Saved entries:
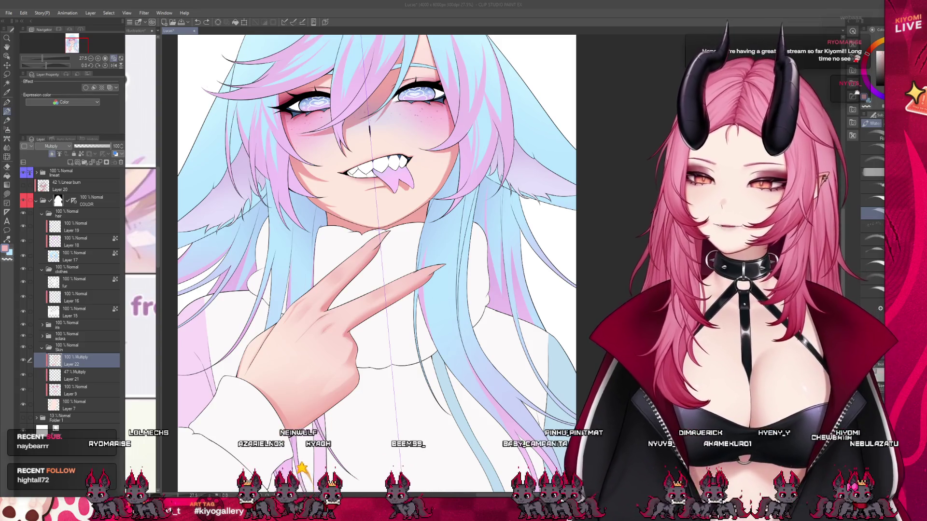
{"action": "scroll", "coordinate": [369, 319], "scroll_direction": "up", "scroll_amount": 5}
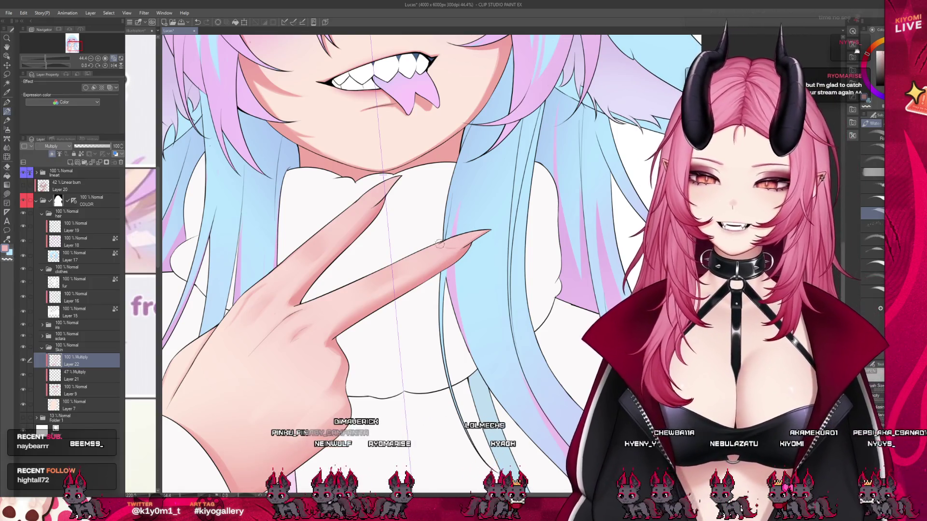
{"action": "left_click_drag", "start_coordinate": [440, 248], "coordinate": [455, 248]}
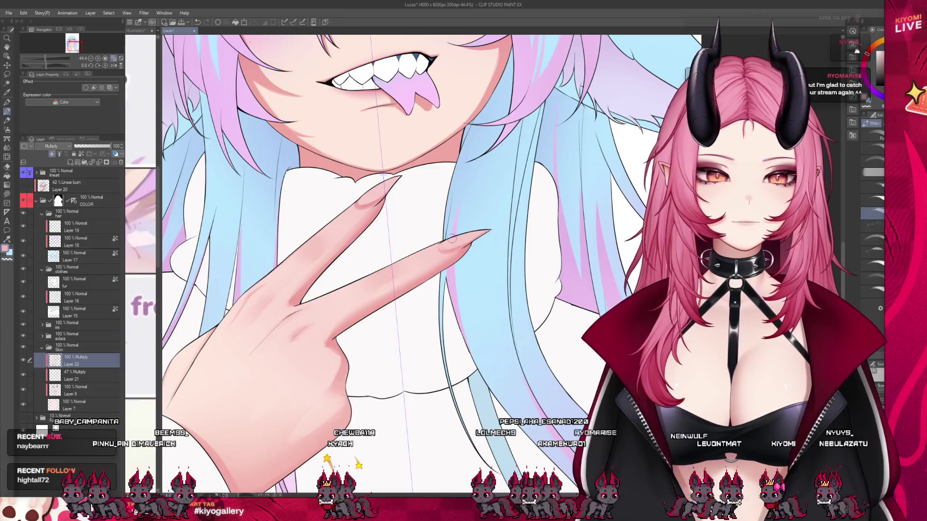
{"action": "key", "text": "j"}
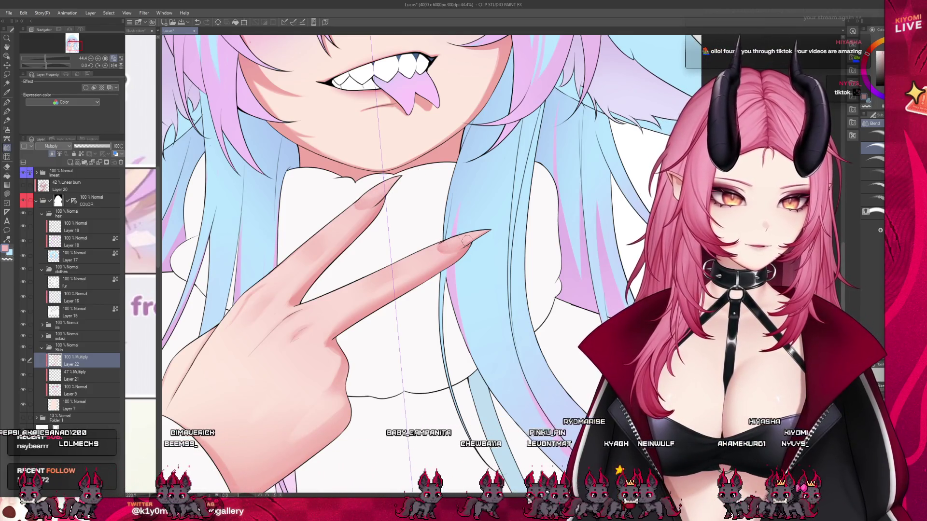
{"action": "key", "text": "b"}
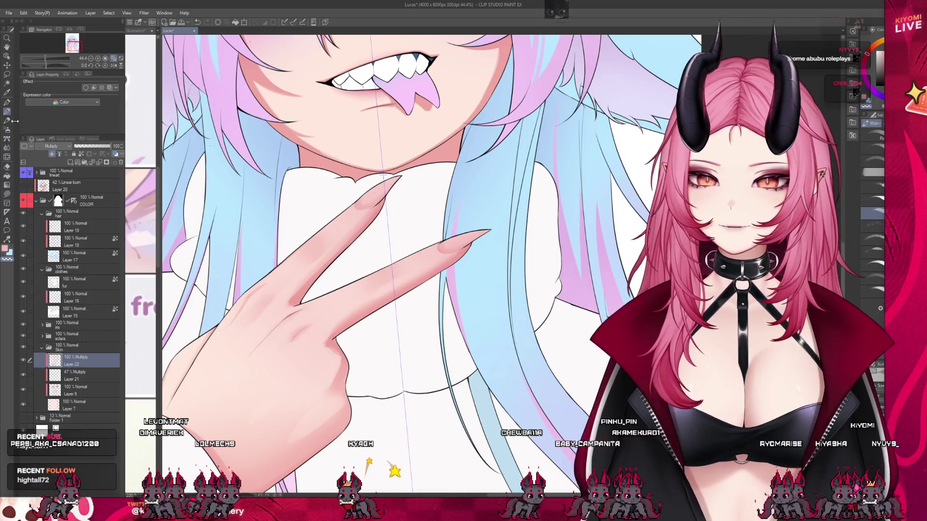
{"action": "scroll", "coordinate": [407, 168], "scroll_direction": "down", "scroll_amount": 2}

> [EXERCISE GOAL]: Reproduce each line of the records above, exactly and without pictures.

> [WRITTEN RESPONSE]:
{"action": "scroll", "coordinate": [369, 319], "scroll_direction": "up", "scroll_amount": 5}
{"action": "left_click_drag", "start_coordinate": [440, 248], "coordinate": [455, 248]}
{"action": "key", "text": "j"}
{"action": "key", "text": "b"}
{"action": "scroll", "coordinate": [407, 168], "scroll_direction": "down", "scroll_amount": 2}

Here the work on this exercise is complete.